## What the task requires
Convert the records to a JSON array of strings, one string per line. Begin at the line that contains "The value of" and continue through the end of the records, omitting blank lines and the pictures.

▼▼▼

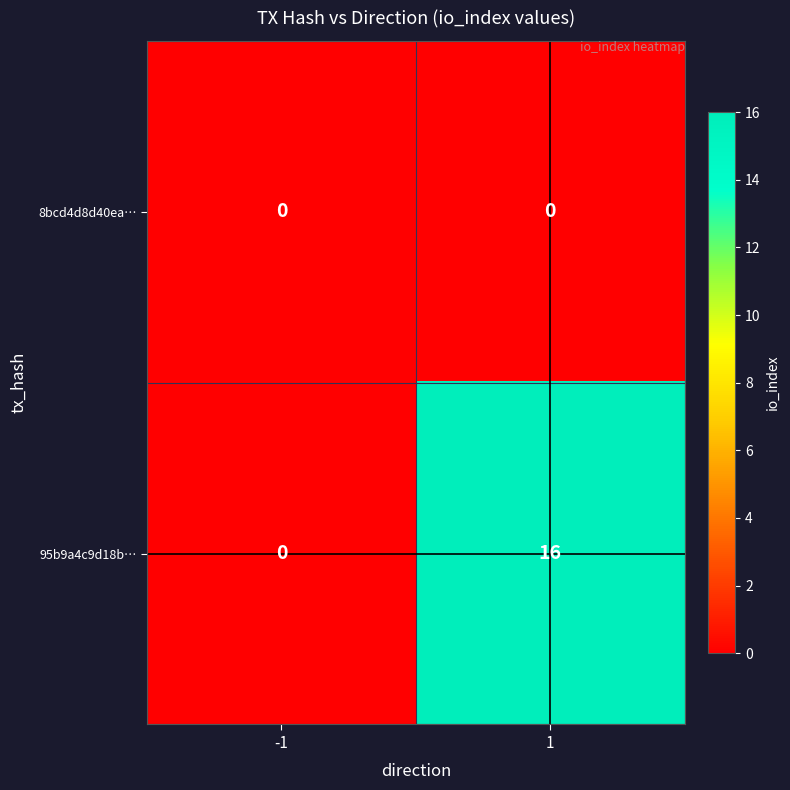

What is the difference between the 95b9a4c9d18b… values at -1 and 1?

16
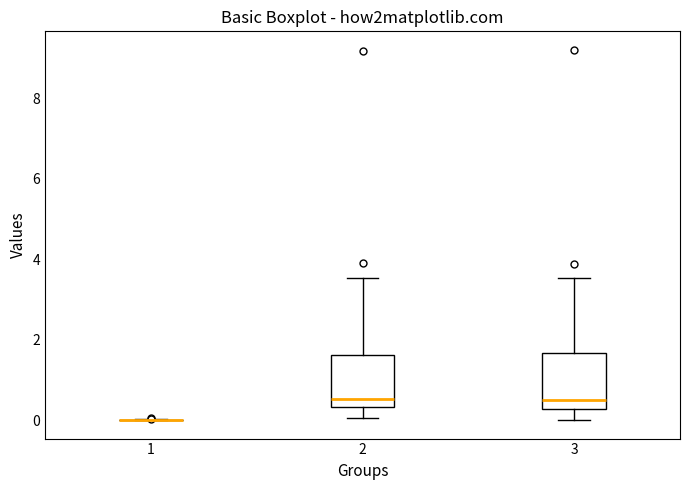

Reading left to right, read every box against the y-axis: the position of its median line, the range the box covers, and the ends of its whiskers. The values are not printed on the chart, so give them approximately, as read against the axis.

1: box collapsed to a line at 0.0, whiskers 0.0 to 0.0
2: median 0.6, box 0.4 to 1.6, whiskers 0.0 to 3.6
3: median 0.4, box 0.2 to 1.6, whiskers 0.0 to 3.6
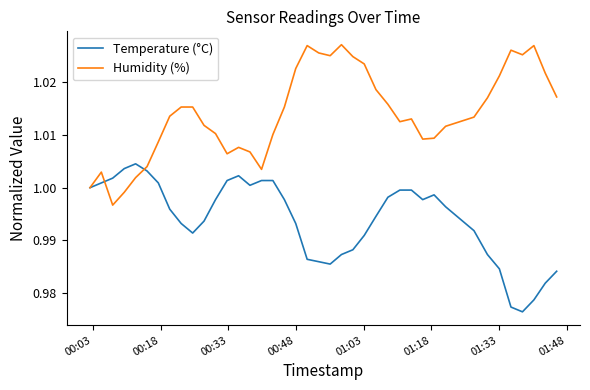

List the series in order of their peak value, highest first.

Humidity (%), Temperature (°C)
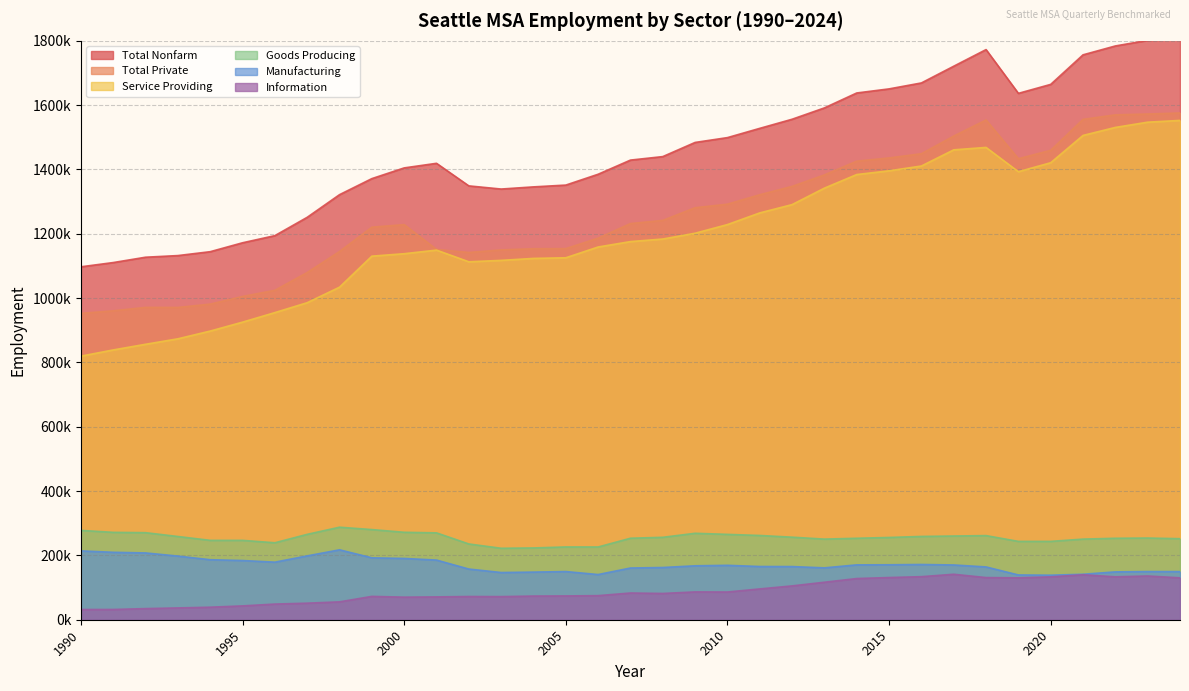

What is the approximate value of Manufacturing at 1995-07?

183300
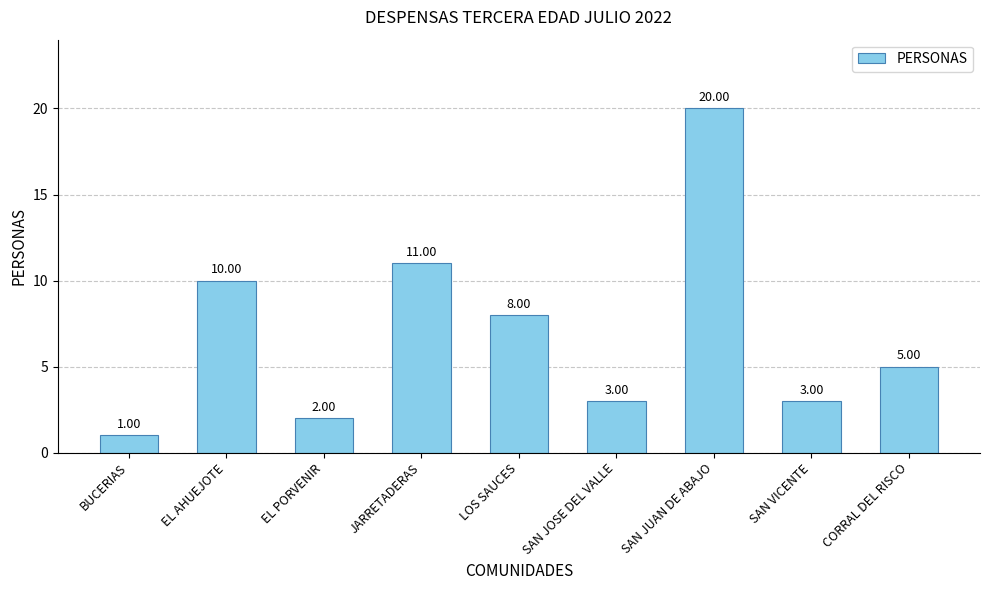

Which has a higher value, BUCERIAS or EL PORVENIR?

EL PORVENIR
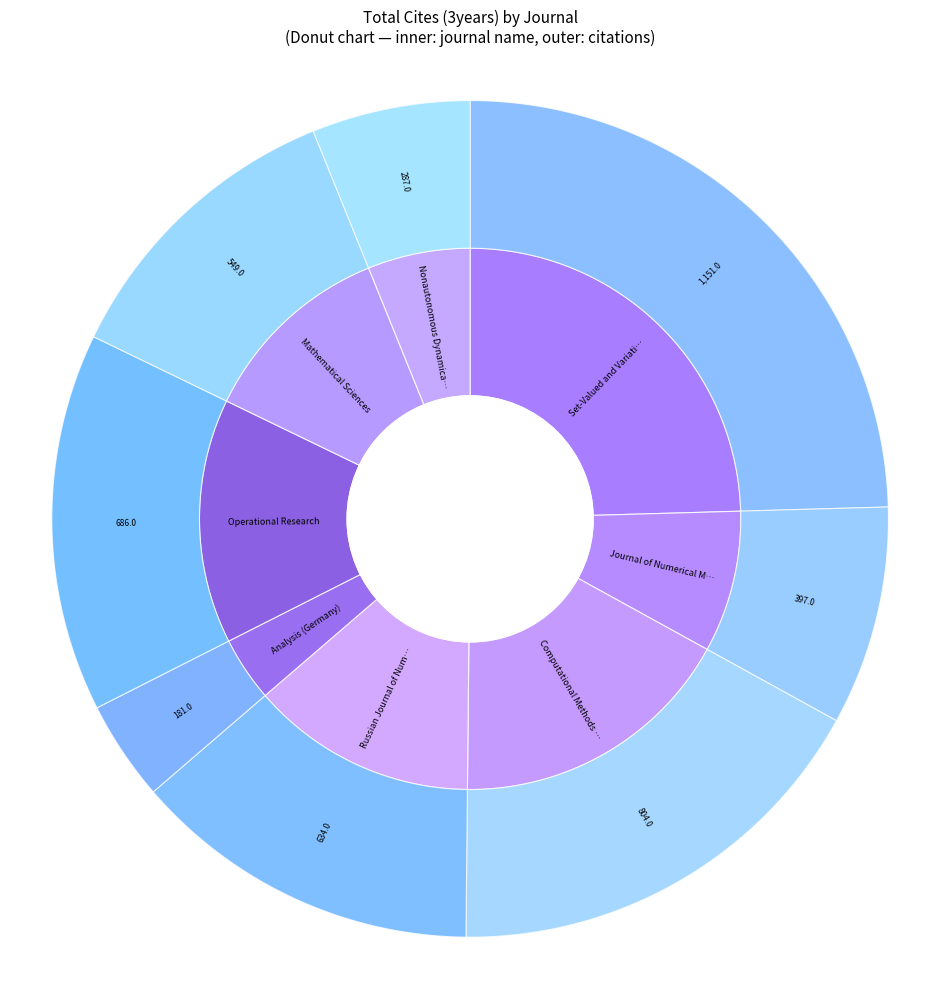

Approximately how many times larger is the value at Set-Valued and Variational Analysis compared to Russian Journal of Numerical Analysis?

1.8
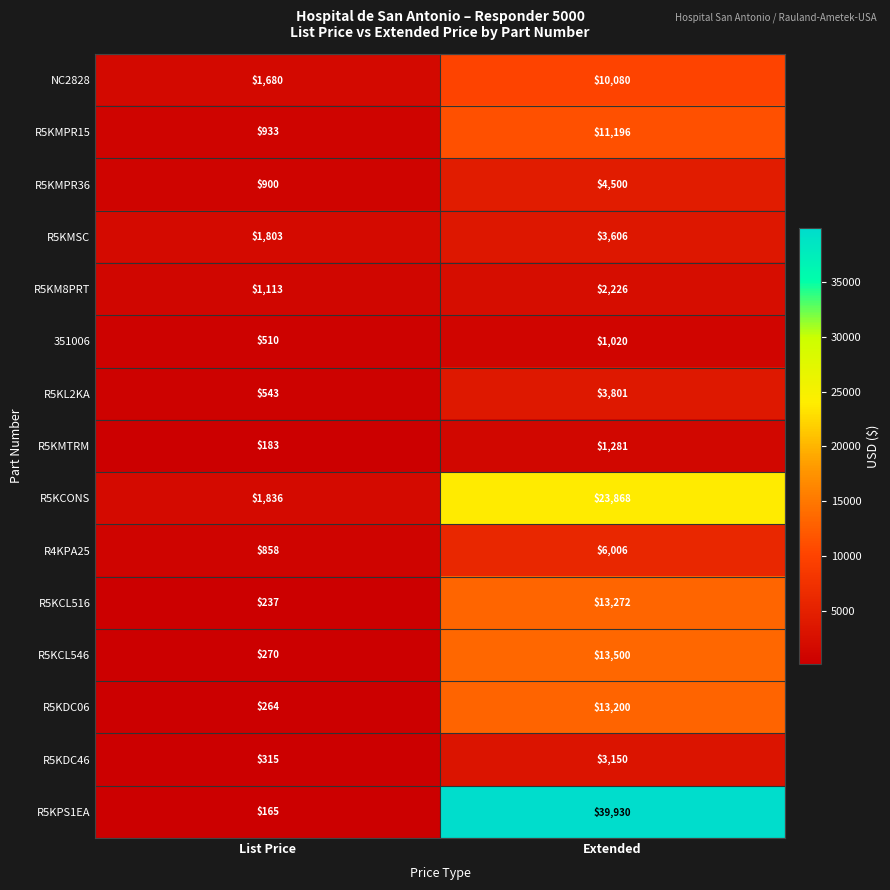

The value of NC2828 at Extended is 10080. True or false?

True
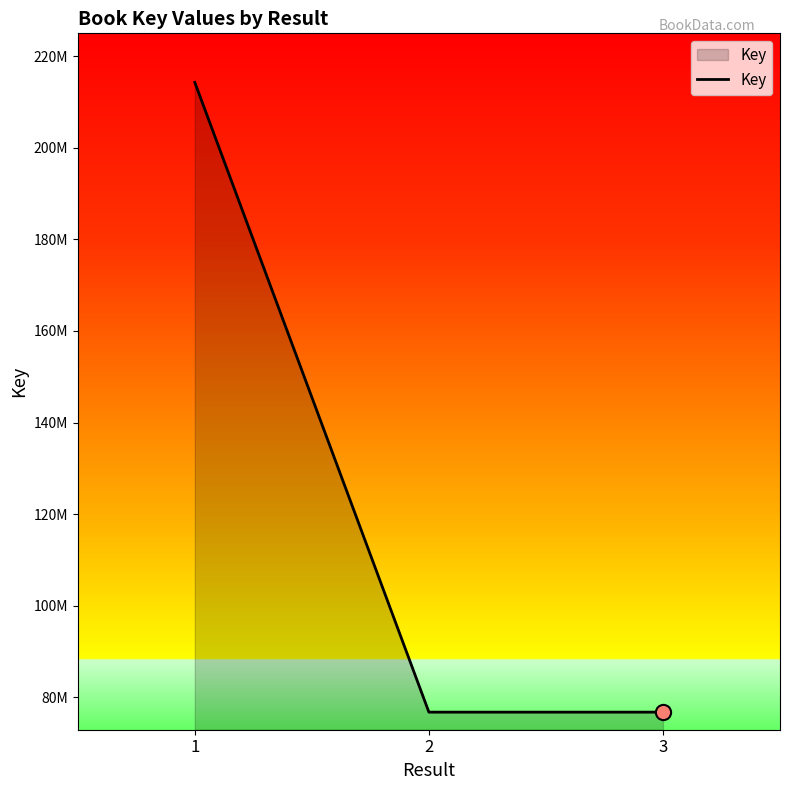

What is the change in value from 2 to 3?

-494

▲▲▲

## Expected output
[
  "The value of NC2828 at Extended is 10080. True or false?",
  "True",
  "What is the change in value from 2 to 3?",
  "-494"
]